Fig. 4. Co-treatment with Menin inhibitor and venetoclax exerts synergistic in vitro lethality in cultured AML cells expressing MLL1-r or mtNPM1.

A MV4-11, MOLM13, and OCI-AML3 cells were treated with the indicated concentrations of venetoclax for 96 h. At the end of treatment, the % of TO-PRO-3 iodide-positive, non-viable cells were determined by flow cytometry. Columns, mean of three experiments ±S.E.M. B–D. MV4-11, MOLM13, and OCI-AML3 cells were treated with the indicated concentrations of SNDX-50469 and/or venetoclax for 96 h. At the end of treatment, the % non-viable cells were determined by staining with TO-PRO-3 iodide and flow cytometry analysis. Delta synergy scores were determined by the ZIP method. Synergy scores > 1.0 indicate a synergistic interaction of the two agents in the combination.

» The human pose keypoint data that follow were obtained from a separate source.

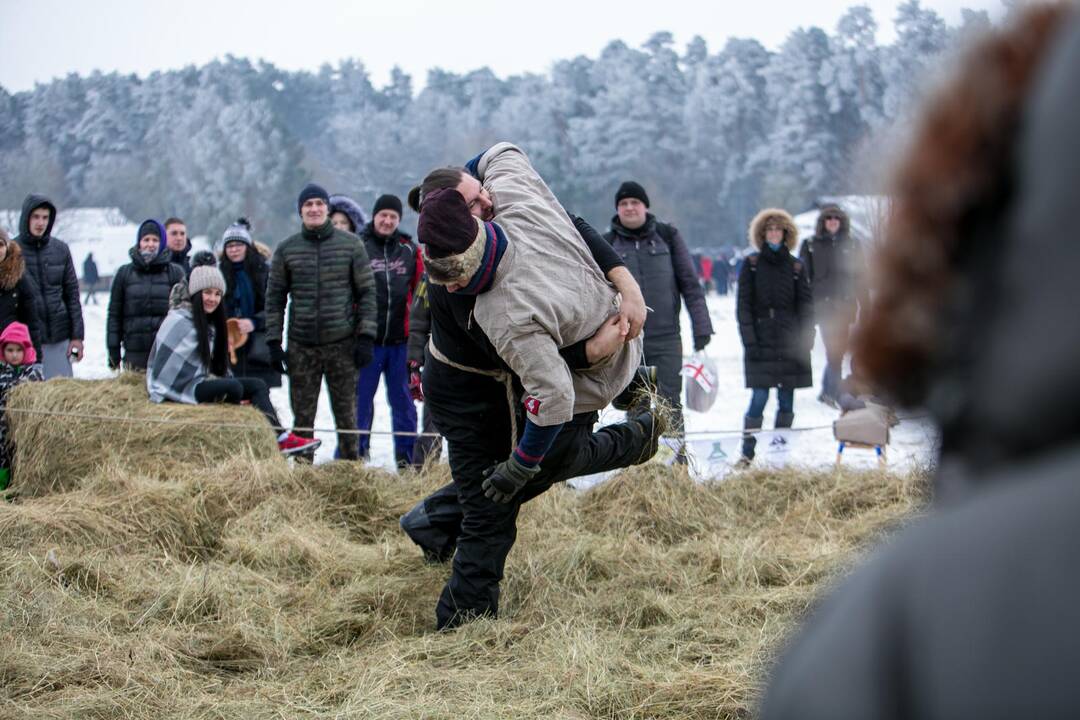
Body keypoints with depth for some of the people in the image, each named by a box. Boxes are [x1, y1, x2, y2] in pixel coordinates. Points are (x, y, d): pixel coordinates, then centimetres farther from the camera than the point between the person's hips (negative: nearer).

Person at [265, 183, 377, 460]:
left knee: (346, 413, 3)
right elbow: (274, 297, 8)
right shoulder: (286, 249, 5)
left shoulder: (350, 244, 3)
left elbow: (367, 292, 3)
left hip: (342, 344, -1)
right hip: (302, 346, 1)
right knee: (302, 416, 3)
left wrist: (366, 337, -4)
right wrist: (274, 342, 2)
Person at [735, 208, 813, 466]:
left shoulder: (795, 267, 9)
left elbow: (806, 307, 9)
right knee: (759, 398, -9)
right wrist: (749, 341, -8)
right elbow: (743, 305, 1)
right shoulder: (751, 264, 5)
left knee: (786, 401, 3)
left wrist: (805, 341, -1)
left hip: (789, 343, 2)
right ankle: (747, 452, -2)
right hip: (761, 343, -2)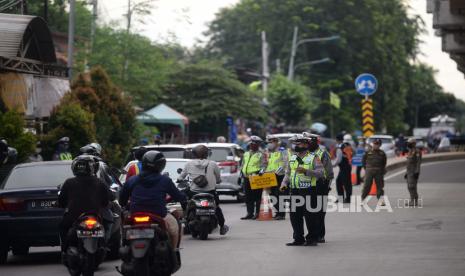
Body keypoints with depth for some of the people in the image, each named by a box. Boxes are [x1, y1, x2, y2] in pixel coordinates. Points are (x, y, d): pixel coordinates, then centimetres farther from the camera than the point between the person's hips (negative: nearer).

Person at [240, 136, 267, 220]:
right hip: (246, 178, 7)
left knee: (257, 197, -4)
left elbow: (264, 165, -10)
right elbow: (242, 165, 26)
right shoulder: (246, 154, 20)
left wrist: (261, 171, -27)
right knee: (248, 197, 8)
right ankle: (250, 213, 13)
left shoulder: (261, 155, -1)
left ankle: (257, 213, 0)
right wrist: (241, 174, 18)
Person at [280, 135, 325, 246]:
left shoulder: (313, 158, -3)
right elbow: (288, 173, 21)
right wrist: (284, 183, 2)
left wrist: (306, 171, -23)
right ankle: (298, 239, 15)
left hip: (309, 191, -6)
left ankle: (312, 238, 4)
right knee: (295, 216, 6)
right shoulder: (292, 158, 16)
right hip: (295, 191, 6)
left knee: (310, 216, -4)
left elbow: (321, 172, -13)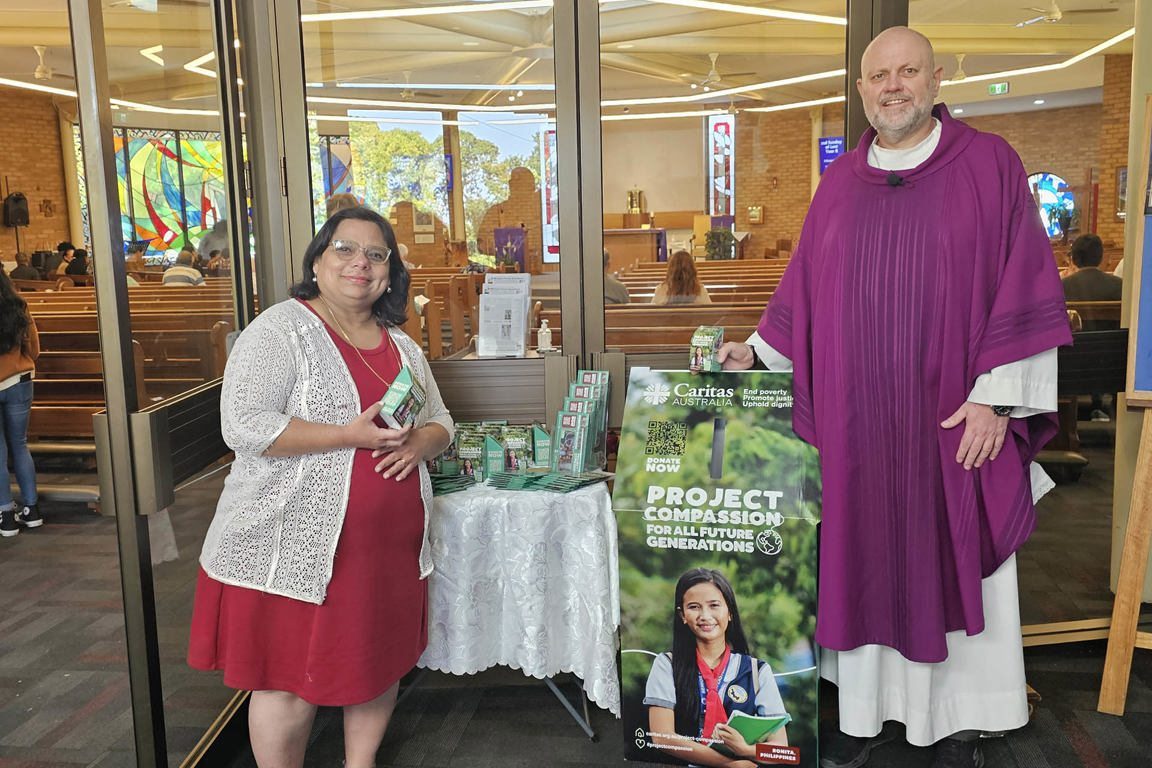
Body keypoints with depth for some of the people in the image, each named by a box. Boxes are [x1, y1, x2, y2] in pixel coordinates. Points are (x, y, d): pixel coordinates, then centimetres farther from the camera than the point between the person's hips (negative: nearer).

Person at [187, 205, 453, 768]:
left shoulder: (401, 346, 12)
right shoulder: (281, 330, -9)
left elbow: (440, 422, 19)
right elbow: (243, 425, -20)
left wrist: (419, 443, -5)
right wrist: (349, 436, -24)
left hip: (390, 542, 7)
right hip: (299, 542, -6)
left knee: (380, 661, 18)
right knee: (293, 681, 4)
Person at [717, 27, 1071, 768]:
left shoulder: (990, 164, -1)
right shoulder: (840, 182, 10)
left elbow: (1023, 289, -6)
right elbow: (804, 291, 15)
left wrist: (996, 396, -12)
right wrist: (759, 352, 7)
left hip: (950, 420, -3)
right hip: (856, 423, 3)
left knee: (956, 565, 7)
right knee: (862, 562, 9)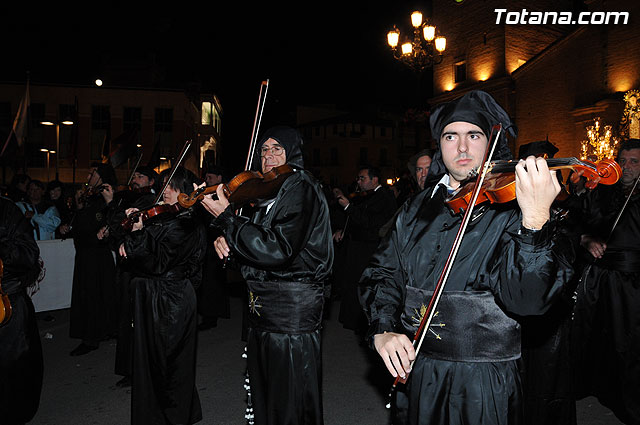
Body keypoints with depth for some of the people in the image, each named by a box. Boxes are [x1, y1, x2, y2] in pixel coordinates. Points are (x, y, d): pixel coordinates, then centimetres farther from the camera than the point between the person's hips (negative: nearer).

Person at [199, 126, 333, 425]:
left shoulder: (301, 189, -12)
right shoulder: (267, 193, 15)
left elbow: (278, 249, -25)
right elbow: (254, 245, 18)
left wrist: (225, 217, -21)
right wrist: (225, 241, -4)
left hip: (292, 311, -9)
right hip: (262, 310, 9)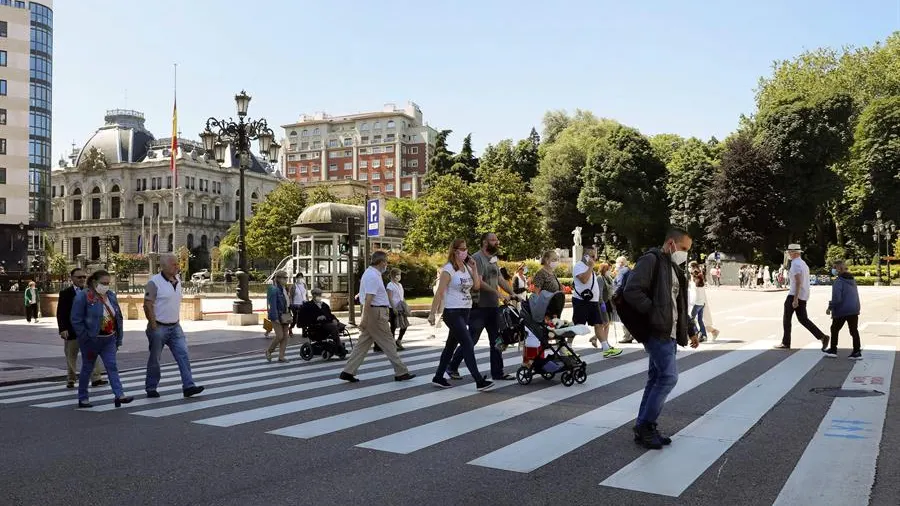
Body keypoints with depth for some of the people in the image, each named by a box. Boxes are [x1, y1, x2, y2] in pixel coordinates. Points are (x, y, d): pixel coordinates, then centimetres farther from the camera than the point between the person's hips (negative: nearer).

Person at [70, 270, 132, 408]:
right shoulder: (83, 296, -11)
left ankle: (120, 395, -9)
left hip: (109, 339, 5)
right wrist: (86, 339, -16)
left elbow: (118, 317, 13)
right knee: (87, 368, 8)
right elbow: (76, 321, -13)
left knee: (112, 366, -3)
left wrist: (118, 338, 9)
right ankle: (82, 398, 22)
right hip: (91, 340, -5)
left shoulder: (111, 296, 8)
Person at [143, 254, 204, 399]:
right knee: (154, 359, 7)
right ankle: (151, 389, 21)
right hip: (159, 328, -6)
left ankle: (188, 386, -6)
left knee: (183, 355, -4)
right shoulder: (154, 282, -13)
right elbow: (147, 305, -15)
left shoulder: (177, 280, 8)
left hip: (175, 327, 6)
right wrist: (153, 326, -17)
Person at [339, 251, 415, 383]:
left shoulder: (370, 273, 15)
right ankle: (401, 373, 6)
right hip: (376, 313, -10)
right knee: (388, 344, -2)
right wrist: (365, 319, -25)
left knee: (363, 343, 9)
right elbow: (368, 299, -23)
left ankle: (348, 372, 8)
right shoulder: (373, 276, -18)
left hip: (372, 312, 10)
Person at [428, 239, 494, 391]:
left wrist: (474, 268, -1)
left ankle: (438, 378, 23)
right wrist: (432, 313, -15)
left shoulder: (467, 267, 10)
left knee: (451, 345, 13)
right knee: (468, 344, -11)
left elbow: (477, 287, 6)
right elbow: (439, 293, -13)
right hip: (452, 312, -8)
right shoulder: (449, 269, -11)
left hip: (465, 312, 8)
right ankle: (479, 381, -10)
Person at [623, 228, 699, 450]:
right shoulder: (651, 260, -9)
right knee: (669, 377, -13)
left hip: (669, 332, 9)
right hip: (655, 331, -9)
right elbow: (631, 291, -21)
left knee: (656, 379, 10)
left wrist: (691, 330, 26)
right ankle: (644, 425, -2)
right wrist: (654, 313, -20)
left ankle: (644, 427, 16)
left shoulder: (675, 269, 21)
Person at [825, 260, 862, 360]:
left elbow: (836, 298, -20)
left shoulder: (838, 281, -15)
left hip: (841, 311, -7)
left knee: (835, 329, 9)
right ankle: (857, 352, 6)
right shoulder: (852, 280, 11)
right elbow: (856, 295, 18)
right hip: (854, 310, 7)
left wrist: (830, 307, -9)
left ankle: (833, 350, 16)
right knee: (854, 330, 8)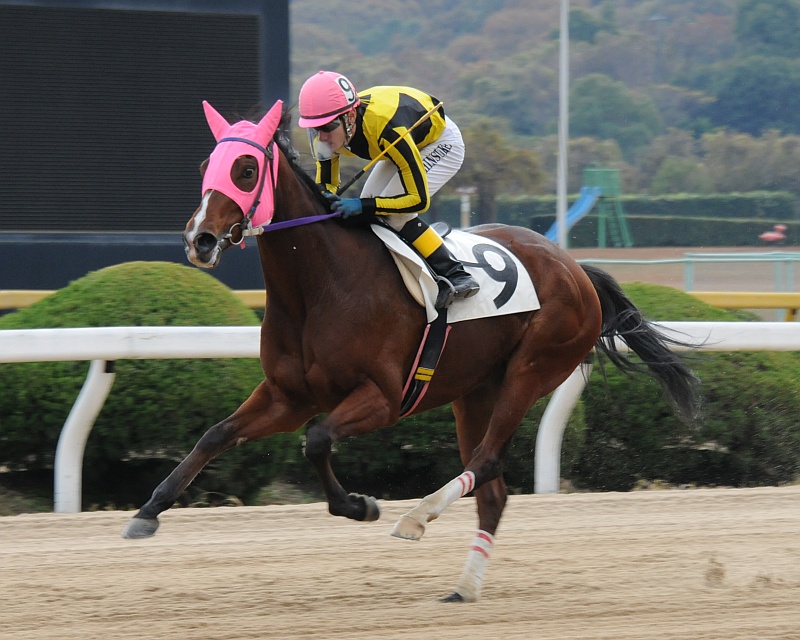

Fig. 5. Combined treatment with Menin inhibitor and venetoclax induces synergistic in vitro lethality in patient-derived AML cells expressing MLL1-r or mtNPM1 with or without FLT3 alterations.

A–F Patient-derived AML cells with MLL1 rearrangement or mtNPM1 with or without FLT3 alterations were treated with the indicated concentrations of SNDX-50469 and/or venetoclax for 48–72 h. The % non-viable cells were determined by staining with TO-PRO-3 iodide and flow cytometry analysis. Delta synergy scores were determined by the ZIP method. Synergy scores > 1.0 indicate a synergistic interaction of the two agents in the combination.

Fig. 6. Co-treatment with Menin inhibitor and venetoclax or FLT3 inhibitor gilteritinib induces synergistic in vitro lethality in MOLM13 cells with isogenic TP53 mutations or TP53 knockout.

A–C MOLM13 TP53-R175H, MOLM13 TP53-R248Q, and MOLM13 TP53^−/− cells were treated with the indicated concentrations of SNDX-50469 and/or venetoclax for 96 h. At the end of treatment, the % non-viable cells were determined by staining with TO-PRO-3 iodide and flow cytometry analysis. Delta synergy scores were calculated by the ZIP method. Synergy scores > 1.0 indicate a synergistic interaction of the two agents in the combination. D–F MOLM13 TP53-R175H, MOLM13 TP53-R248Q, and MOLM13 TP53^−/− cells were treated with the indicated concentrations of SNDX-50469 and/or gilteritinib for 96 h. At the end of treatment, the % non-viable cells were determined by staining with TO-PRO-3 iodide and flow cytometry analysis. Delta synergy scores were determined by the ZIP method. Synergy scores > 1.0 indicate a synergistic interaction of the two agents in the combination.

Fig. 7. Treatment with SNDX-5613 and venetoclax reduced leukemia burden and significantly improved survival of NSG mice bearing MLL1-r or mtNPM1 with mtFLT3 AML xenografts.

A Total photon count [flux] (determined by bioluminescent imaging) in NSG mice engrafted with MOLM13 GFP/Luc cells and treated for 2 weeks with SNDX-5613 and/or venetoclax at the indicated doses. B Kaplan–Meier survival plot of NSG mice engrafted with MOLM13 GFP/Luc cells and treated with 50 mg/kg of SNDX-5613 (B.I.D. ×5 days, P.O.) and/or 30 mg/kg of venetoclax (daily ×5 days, P.O.) for 3 weeks. Significance was calculated by a Mantel–Cox log-rank test. C Total photon counts [flux] (determined by bioluminescent imaging) in NSG mice engrafted with PD, AML blasts expressing mtNPM1, and mtFLT3 and treated with vehicle or SNDX-5613 and/or venetoclax at the indicated doses for 2 weeks. D Kaplan–Meier survival plot of NSG mice bearing a mtNPM1 and mtFLT3-expressing AML PDX and treated with 75 mg/kg of SNDX-5613 (B.I.D. ×5 days, P.O.) and/or 30 mg/kg of venetoclax (daily ×5 days, P.O.) for 4 weeks. Significance was calculated by a Mantel–Cox log-rank test.